I wasn’t the only one who responded to Kraftwerk’s clean utopian mechanization. Inner city black DJs in NYC started playing their records at dances. One group, Soulsonic Force, had an early rap hit with a track they called Planet Rock which was nothing but a slightly reordered combination of a track from Kraftwerk’s 1977 benchmark album Trans-Europe Express (widely considered (but not by me) the best album in their arsenal) and the rhythm track from the song Numbers, found on Computer World. At the same time, DJ’s in Detroit started playing Kraftwerk at dances and modeling their own dance music after the German pioneers. The combination of cheap electronics and a fondness for the mechanization and celebrated artifice of Kraftwerk led to the birth of techno, which started the whole rave culture and set the groundwork for today’s burgeoning electronica scene. It’s curious that Kraftwerk, a group accused (not unfairly) of being soulless, should be so embraced by those groups most frequently associated with soul, growing up in the bloated, empty shadow of Motown.
Kraftwerk went into hiding after their next album, Electric Café, hit the stores in 1986, and, except for one single Expo 2000 produced for the turn of the millennium, they remained silent for almost 18 years (beating out Peter Gabriel and XTC for the longest dormant without being dead record), although the word is that the two founders, Ralf Hutter and Florian Schneider, still got together to play music with each other and their beloved machines every day. Finally, they broke their silence with 2003’s Tour de France Soundtracks, an expansion of a single released 20 years earlier. The tracks sound great and entirely up-to-date, without significantly updating their sound, and the famous bike race is a fitting subject for their interest and enthusiasm for the man/machine interface. They have even recently started touring again, showing up at festivals and raves and getting ecstatic receptions from legions of fans who weren’t born when Kraftwerk first laid out the plans for the future of music, a future that has come to full fruition under their watchful mechanical eyes.

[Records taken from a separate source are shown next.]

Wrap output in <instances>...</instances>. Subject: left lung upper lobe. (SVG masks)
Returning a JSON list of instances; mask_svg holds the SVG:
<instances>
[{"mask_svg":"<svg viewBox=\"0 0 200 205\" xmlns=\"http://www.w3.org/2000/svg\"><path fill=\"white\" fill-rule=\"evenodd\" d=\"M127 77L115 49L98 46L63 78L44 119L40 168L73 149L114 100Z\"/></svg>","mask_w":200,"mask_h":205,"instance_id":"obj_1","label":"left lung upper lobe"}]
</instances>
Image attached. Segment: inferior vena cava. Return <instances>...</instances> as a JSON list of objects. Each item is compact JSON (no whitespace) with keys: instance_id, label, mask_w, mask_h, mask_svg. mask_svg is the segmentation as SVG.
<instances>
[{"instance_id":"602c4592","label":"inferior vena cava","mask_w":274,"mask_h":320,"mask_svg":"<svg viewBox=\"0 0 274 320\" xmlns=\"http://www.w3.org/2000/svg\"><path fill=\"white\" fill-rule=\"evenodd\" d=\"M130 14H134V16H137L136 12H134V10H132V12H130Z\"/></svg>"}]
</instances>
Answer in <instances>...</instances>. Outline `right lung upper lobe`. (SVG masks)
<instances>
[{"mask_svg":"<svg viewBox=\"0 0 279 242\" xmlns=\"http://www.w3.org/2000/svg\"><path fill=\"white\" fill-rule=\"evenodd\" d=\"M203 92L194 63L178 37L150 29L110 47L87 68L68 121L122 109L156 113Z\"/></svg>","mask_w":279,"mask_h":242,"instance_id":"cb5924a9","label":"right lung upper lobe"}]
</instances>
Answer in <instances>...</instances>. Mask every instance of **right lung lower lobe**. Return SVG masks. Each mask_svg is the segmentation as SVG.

Because of their vision and appeal and their steadfast integrity, Kraftwerk became one of the most significant cornerstones of contemporary music. Their embrace of technology and computers anticipated the wired Y2K world by 30 years. Today, anybody who uses a synthesizer or enjoys dance music owes a huge debt, whether acknowledged or not, to the soulless power station from Germany. And that, G, is why Kraftwerk is so important.